抜粋:

━━━━━━━━━━━━━━━━━━━━

合同研究会2014年の各研究会の報告です.
合同研究会2014全体概要
概要
人工知能学会では,2011年より毎年秋に,慶応義塾大学日吉キャンパスの來往舎(一部,協生館)にて10程度の研究会が参加する合同研究会を行っています.本年(2014年)もここ数年同様に,発表/聴講無料として合同研究会2014を11月20日(木)~22日(土)に開催した.今回は,三日間の中で13の研究会において93件の研究発表が行われ,その中で12件の招待講演が企画されました.
さらに今年からの新企画として,2013年度に研究会優秀賞を授賞した方々に,その研究内容をコンパクトにご講演頂く企画(研究会優秀賞記念講演)を連日午後の最初におこないました.また5つの企業にスポンサーとなっていただき,中日(21日)夜には,来往舎のファカルティラウンジで行われた懇親会の冒頭にてごあいさつ頂きました.

━━━━━━━━━━━━━━━━━━━━

作業指示:
[1] 合同研究会2014の概要に出てくる場所や施設の名前をすべて挙げなさい。
[2] 合同研究会2014の概要を、最後の文のあとから書き継ぎなさい。
データは抜粋とは関係のない別の資料である。

データ部分:
━━━━━━━━━━━━━━━━━━━━

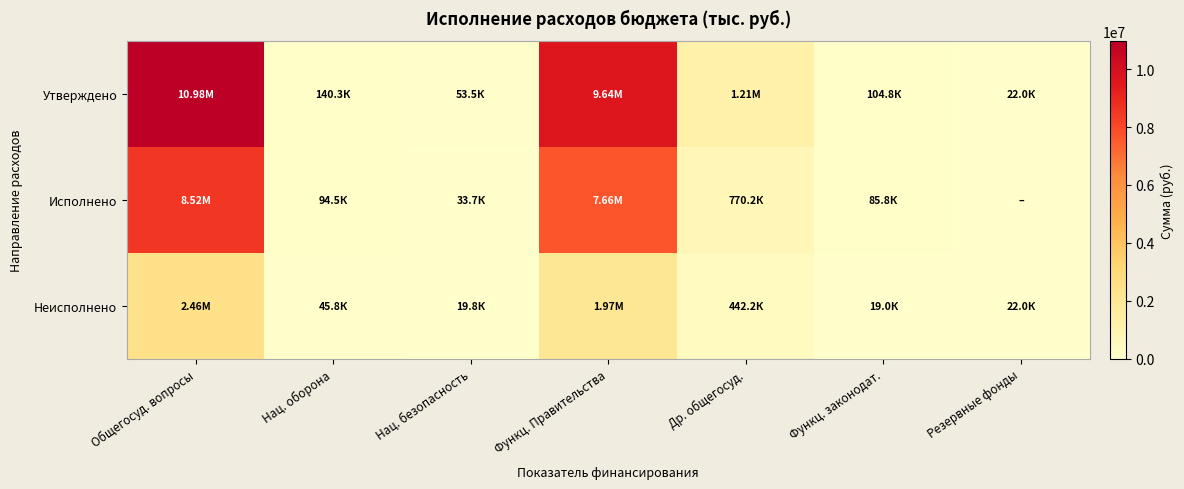

Which series has the widest spread of values?

Утверждено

━━━━━━━━━━━━━━━━━━━━

解答:
[1] 慶応義塾大学日吉キャンパス、來往舎(来往舎)、協生館、ファカルティラウンジ

[2]
こうして合同研究会2014は,3日間で401名の参加登録をいただき,大盛況で終了しました.ご発表者,議論に参加していただいた方,事務局をはじめとする運営者のみなさまに感謝いたします.
企業展示
本研究会では,ゴールドスポンサーとして,NTTデータ数理システム様,構造計画研究所創造工学部様,ホットリンク様に,シルバースポンサーとして,とめ研究所,Jibe Mobile株式会社にご協力いただきました.特にゴールドスポンサーの3社様には,三日間にわたり受付前にて展示を行っていただき,研究者との交流をはかっていただきました.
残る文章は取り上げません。